‘Ella Strong’: How the Saints rallied around the death of the sister of top pick Bresee during draft-News

METAIRIE, La. — New Orleans Saints rookie defensive tackle Bryan Bresee and his family sat on their couch in Maryland on the first night of the NFL draft last month.

Almost everyone in the room wore a pink sweatshirt with the words “Ella Strong.”

Across the country from California, the former Notre Dame defensive end Isaiah Foskey and his childhood friend Gunnar Rask they waited for the first round with friends and family of Foskey, some of whom had come from New York in anticipation of his selection in the draft.

It could be a frustrating 24 hours for both players.

Bresee was first drafted when the Saints took him with the 29th pick in the first round. But while Foskey was waiting to hear his name called, Bresee was doing interviews with the press, explaining the importance of sweatshirts, which he wore in honor of his late sister, Ella – who. died of brain cancer last September at 15 years.

“I’ve been through a lot in the last year,” he said on the night of the military service. “Illness, the death of my younger brother, many things that make you grow up fast. Many things that grow quickly, many young people do not grow through them and they should not. That is what has made me mature.”

His baby sister was one of his biggest supporters and inspiration NFL dreamand last year, “Ella Strong” became the rallying cry of the Bresee family, echoing throughout the college football world.

The wave of support came not only from Clemson, where Bresee played, but also from other schools.

“All the support we’ve gotten all around football, all the college teams that have reached out at this point, it’s just been great support from everybody,” Bresee said. “[My family] they are very grateful.”

Foskey, on the other hand, was hoping for a shot on Day 1, and he especially wanted to be in New Orleans with a team he was comfortable with after a good run before the draft.

But when that didn’t happen, Foskey and Rask parted ways. Rask promised to return for Day 2 despite the health of his grandfather, who used to watch his football games when the two played together at De La Salle High School in Concord, California, but when the second round began, Rask was not there. . His grandfather, who wanted to hold him until he saw that Foskey was being drafted, took a turn for the worse.

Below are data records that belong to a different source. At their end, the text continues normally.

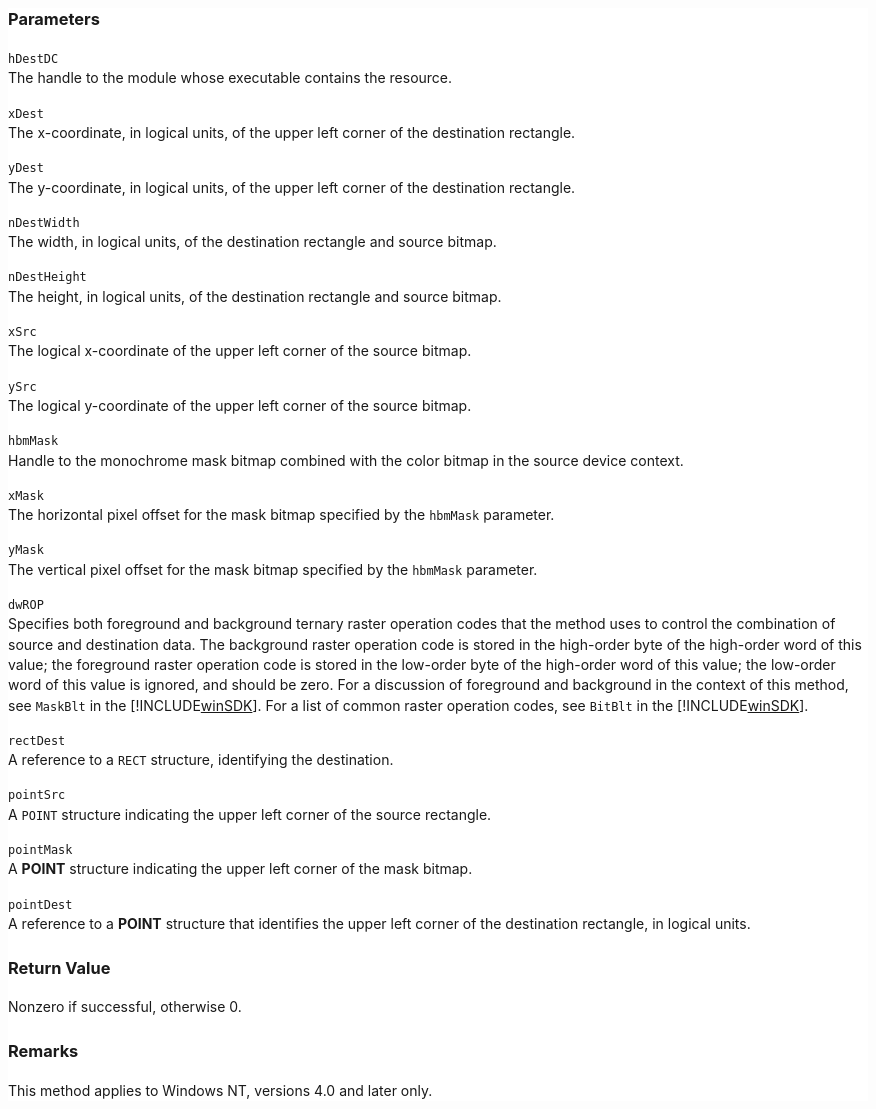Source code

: ### Parameters  
 `hDestDC`  
 The handle to the module whose executable contains the resource.  
  
 `xDest`  
 The x-coordinate, in logical units, of the upper left corner of the destination rectangle.  
  
 `yDest`  
 The y-coordinate, in logical units, of the upper left corner of the destination rectangle.  
  
 `nDestWidth`  
 The width, in logical units, of the destination rectangle and source bitmap.  
  
 `nDestHeight`  
 The height, in logical units, of the destination rectangle and source bitmap.  
  
 `xSrc`  
 The logical x-coordinate of the upper left corner of the source bitmap.  
  
 `ySrc`  
 The logical y-coordinate of the upper left corner of the source bitmap.  
  
 `hbmMask`  
 Handle to the monochrome mask bitmap combined with the color bitmap in the source device context.  
  
 `xMask`  
 The horizontal pixel offset for the mask bitmap specified by the `hbmMask` parameter.  
  
 `yMask`  
 The vertical pixel offset for the mask bitmap specified by the `hbmMask` parameter.  
  
 `dwROP`  
 Specifies both foreground and background ternary raster operation codes that the method uses to control the combination of source and destination data. The background raster operation code is stored in the high-order byte of the high-order word of this value; the foreground raster operation code is stored in the low-order byte of the high-order word of this value; the low-order word of this value is ignored, and should be zero. For a discussion of foreground and background in the context of this method, see `MaskBlt` in the [!INCLUDE[winSDK](./includes/winsdk_md.md)]. For a list of common raster operation codes, see `BitBlt` in the [!INCLUDE[winSDK](./includes/winsdk_md.md)].  
  
 `rectDest`  
 A reference to a `RECT` structure, identifying the destination.  
  
 `pointSrc`  
 A `POINT` structure indicating the upper left corner of the source rectangle.  
  
 `pointMask`  
 A **POINT** structure indicating the upper left corner of the mask bitmap.  
  
 `pointDest`  
 A reference to a **POINT** structure that identifies the upper left corner of the destination rectangle, in logical units.  
  
### Return Value  
 Nonzero if successful, otherwise 0.  
  
### Remarks  
 This method applies to Windows NT, versions 4.0 and later only.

Rask was by his side at the hospital and told Foskey not to come.

When Foskey got the call from the Saints that they would select her with the 40th pick, the cameras saw the New Orleans draft room, which had a large sign reading “Ella Strong.”

Bresee had known about the Saints’ plan to put up the sign, but seeing it showed him that his sister’s memory would carry over into the next phase of his career. The moment was meant to be Foskey’s, but it was a highlight both men will cherish for the rest of their lives.

“He sent me a picture to put up the night before the fight,” Bresee said. “It was really, really, really good. All my family saw it and all my neighbors, everybody. It was a great time.”

The draft room shooting probably never crossed Foskey’s mind. Foskey was all business for the first part of the night, but when that time passed, he immediately left his planned party to go to the hospital to be with Rask and his grandmother in his final hours.

“Seeing the screen of all the people being drafted in front of me, I was thinking about getting drafted, at that point,” Foskey recalled at Saints rookie minicamp last week. “But as soon as I was drafted, and that celebration, my thoughts turned to Gunnar and his grandfather. And that’s when I just drove straight there.

“It just felt like the right thing to do.” I didn’t expect anyone to know.”

Although Bresee’s and Foskey’s stories revealed their nature, they did not surprise any of the White House staff who investigated them. Maturity and leadership were qualities the Saints were looking for.

Foskey, who was eager meet and work together Holy protection end Cameron Jordanhe was already impressed after former NFL player Justin Tuck, who also attended Notre Dame, connected them on a text.

“These Notre Dame guys, we’ve had some good ones,” Jordan said. “Manti Te’o was a great guy. So I know he’s going to be an amazing presence in the locker room right now.”

While the Saints may have had the chance to bring the division back to normal in the past, that is not the case this season after a major change in players and coaches in the room. Both rookies will lean toward playing a bigger role this year, and they seem eager to have “all the newness that comes with it.”

“I can’t wait for everyone to be in the locker room, because I’m a normal person. I try to get into the relationship, the whole locker room,” Foskey said. “I feel like that’s what the Saints try to put in, and that’s what I want to be a part of.”